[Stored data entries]

Segment Open

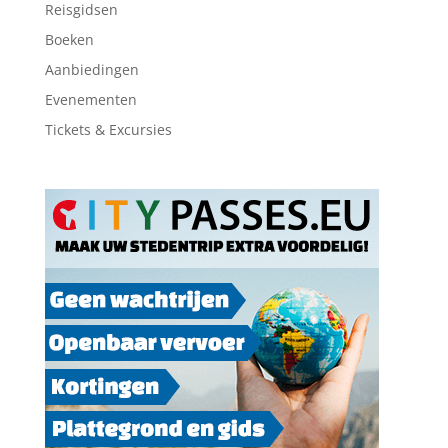
Reisgidsen
Boeken
Aanbiedingen
Evenementen
Tickets & Excursies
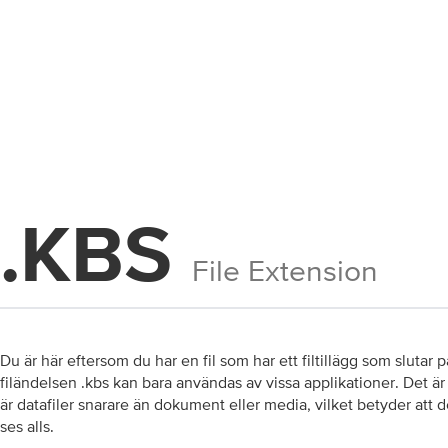
.KBS
File Extension
Du är här eftersom du har en fil som har ett filtillägg som slutar p
filändelsen .kbs kan bara användas av vissa applikationer. Det är m
är datafiler snarare än dokument eller media, vilket betyder att d
ses alls.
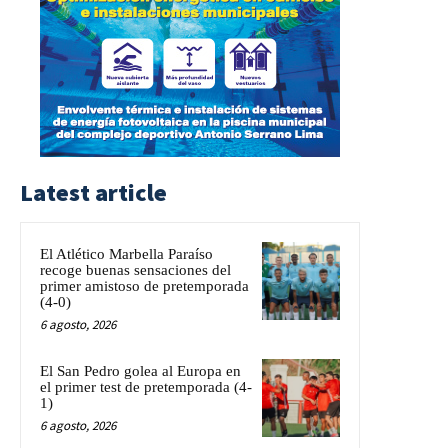
Latest article
El Atlético Marbella Paraíso
recoge buenas sensaciones del
primer amistoso de pretemporada
(4-0)
6 agosto, 2026
El San Pedro golea al Europa en
el primer test de pretemporada (4-
1)
6 agosto, 2026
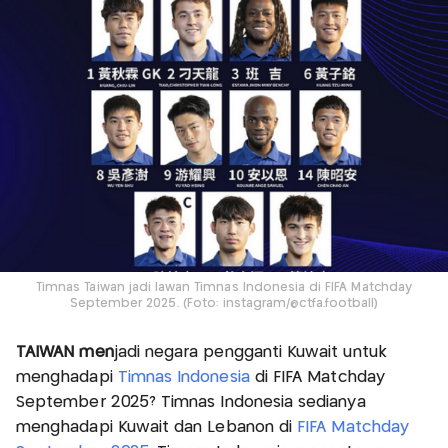
Timnas Taiwan jadi lawan Timnas Indonesia di FIFA Matchday
September 2025. (Foto: instagram/@ctfa.football)
TAIWAN men
jadi negara pengganti Kuwait untuk
menghadapi
Timnas Indonesia
di FIFA Matchday
September 2025? Timnas Indonesia sedianya
menghadapi Kuwait dan Lebanon di
FIFA Matchday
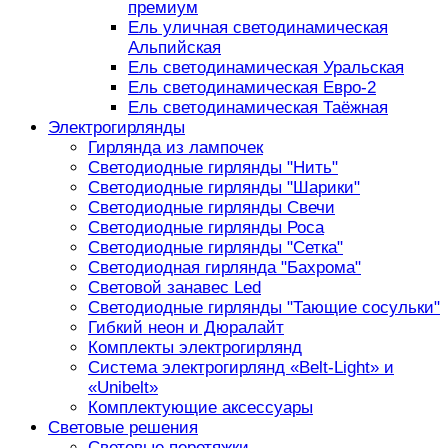
премиум
Ель уличная светодинамическая
Альпийская
Ель светодинамическая Уральская
Ель светодинамическая Евро-2
Ель светодинамическая Таёжная
Электрогирлянды
Гирлянда из лампочек
Светодиодные гирлянды "Нить"
Светодиодные гирлянды "Шарики"
Светодиодные гирлянды Свечи
Светодиодные гирлянды Роса
Светодиодные гирлянды "Сетка"
Светодиодная гирлянда "Бахрома"
Световой занавес Led
Светодиодные гирлянды "Тающие сосульки"
Гибкий неон и Дюралайт
Комплекты электрогирлянд
Система электрогирлянд «Belt-Light» и
«Unibelt»
Комплектующие аксессуары
Световые решения
Световые перетяжки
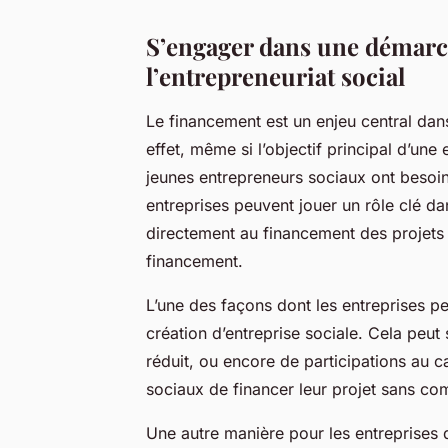
S’engager dans une démarc
l’entrepreneuriat social
Le financement est un enjeu central dan
effet, même si l’objectif principal d’une e
jeunes entrepreneurs sociaux ont besoin
entreprises peuvent jouer un rôle clé d
directement au financement des projets o
financement.
L’une des façons dont les entreprises p
création d’entreprise sociale. Cela peut
réduit, ou encore de participations au c
sociaux de financer leur projet sans co
Une autre manière pour les entreprises d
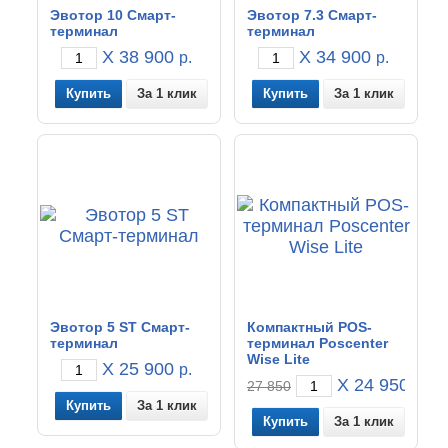
Эвотор 10 Смарт-
Эвотор 7.3 Смарт-
терминал
терминал
X 38 900
X 34 900
р.
р.
За 1 клик
За 1 клик
Эвотор 5 ST Смарт-
Компактный POS-
терминал
терминал Poscenter
Wise Lite
X 25 900
р.
X 24 950
р.
27 850
За 1 клик
За 1 клик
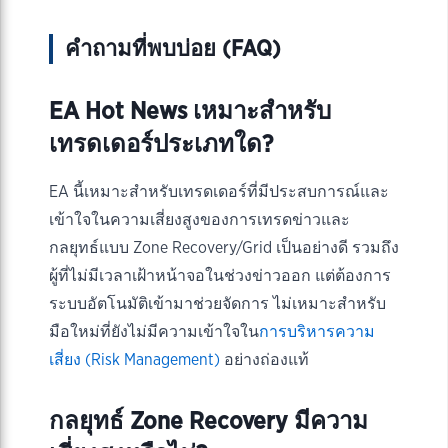
คำถามที่พบบ่อย (FAQ)
EA Hot News เหมาะสำหรับ
เทรดเดอร์ประเภทใด?
EA นี้เหมาะสำหรับเทรดเดอร์ที่มีประสบการณ์และ
เข้าใจในความเสี่ยงสูงของการเทรดข่าวและ
กลยุทธ์แบบ Zone Recovery/Grid เป็นอย่างดี รวมถึง
ผู้ที่ไม่มีเวลาเฝ้าหน้าจอในช่วงข่าวออก แต่ต้องการ
ระบบอัตโนมัติเข้ามาช่วยจัดการ ไม่เหมาะสำหรับ
มือใหม่ที่ยังไม่มีความเข้าใจใน
การบริหารความ
เสี่ยง (Risk Management)
อย่างถ่องแท้
กลยุทธ์ Zone Recovery มีความ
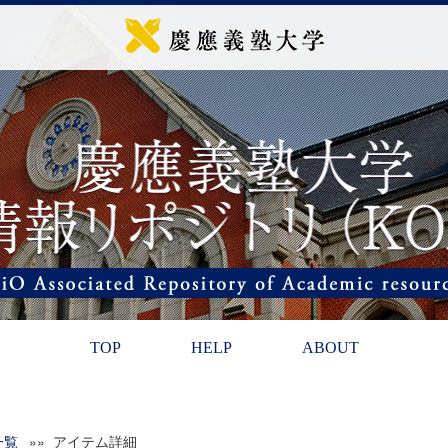
TOP
HELP
ABOUT
一覧
»» アイテム詳細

Segment Closed

Exercise requirements:
Check every line of the entries above, and copy those that carry the string "pretemporada".

Response:
primer amistoso de pretemporada
el primer test de pretemporada (4-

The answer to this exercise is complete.